The court held that the pollution exclusion served to preclude coverage.  There were several reasons provided, but I’ll set out the following:

“Putting financial consequences of the answer on the parties aside, it is hard to fathom how any reasonable insured would consider this scene [Note: the court included pictures] to depict anything other than a river marred by pollutants. The massive amounts of paper and plastic products blown from the warehouse and coating the river’s banks and the surrounding vegetation are pollutants within both the normal meaning of the term and as defined in the endorsement.

“This commonsense conclusion is consistent with the generally understood meaning of pollution. The deposit of solid waste and plastics into and along our nation's waterways, like that shown in the photos, is a form of water pollution.
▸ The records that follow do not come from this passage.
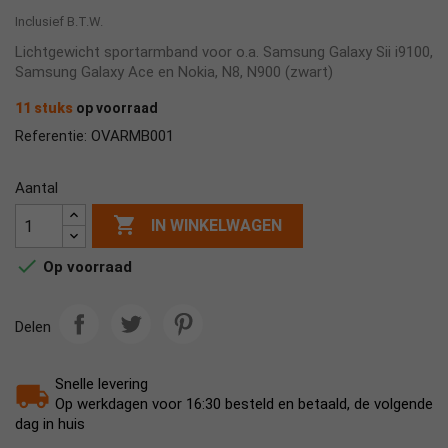
Inclusief B.T.W.
Lichtgewicht sportarmband voor o.a. Samsung Galaxy Sii i9100,
Samsung Galaxy Ace en Nokia, N8, N900 (zwart)
11 stuks
op voorraad
OVARMB001
Referentie:
Aantal

IN WINKELWAGEN

Op voorraad
Delen
Snelle levering
Op werkdagen voor 16:30 besteld en betaald, de volgende
dag in huis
See, e.g., Water Pollution, Wikipedia, https://en.wikipedia.org/wiki/Water_pollution (Oct. 5, 2023). That the contents of the debris field are visible to the naked eye, or ‘macroscopic,’ does not render them any less pollutants than the unseen ‘microscopic’ chemicals contaminating a river as a result of an accidental oil spill. In determining whether a contaminant is a pollutant, size does not matter.”

***

“As explained in Wilson Mutual, the context of the insurance claim is key. Thus, the debris from Schinner’s warehouse would not be a pollutant if it remained in the warehouse. But once it was washed away by the flood and scattered in and around Mill Creek it became a pollutant. In other words, while pizza boxes, straws, and bags are not pollutants when awaiting shipping in a warehouse, those same substances are pollutants when left on the banks of a waterway and when spilled into a river, caking its banks and nearby vegetation. Like manure or linalool, the products that make up the debris field have beneficial uses, but in the context of being strewn across land and water where they do not belong, they are pollutants.


“Indeed, Schinner likens the debris removal to ‘picking up litter on a roadside.’  This comparison is apt and supports application of the exclusion.  Littering causes pollution. Indeed, national public service campaigns have long been dedicated to stopping pollution, with a clear emphasis on littering. See Harald Fuller-Bennett & Iris Velez, Woodsy Owl at 40, Forest History Today, Spring 2012, at 22, 23 (‘The film, an antipollution public service announcement, featured scenes of litter and pollution and ended with . . .’Give a hoot, don’t pollute.’). Plastic pollution, in particular, is a widely recognized issue, with the United Nations Environment Assembly recently adopting a resolution to ‘develop an international legally binding instrument on plastic pollution . . . by the end of 2024.’ World Environment Day Brings Solutions to Plastic Pollution Into Focus, UN Environment Programme (June 5, 2023), https://www.unep.org/news-and-stories/press-release/world-environment-day-brings-solutions-plastic-pollution-focus.”

I seems that Schinner did itself no favor by likening the debris removal to “picking up litter on a roadside.”

I have a sense that policyholder counsel are not convinced that the pollution exclusion applied here, based on that 1970s anti-littering ad campaign -- which I completely remember as a kid, including the song - where Woodsy Owl said “Give a hoot, don’t pollute.”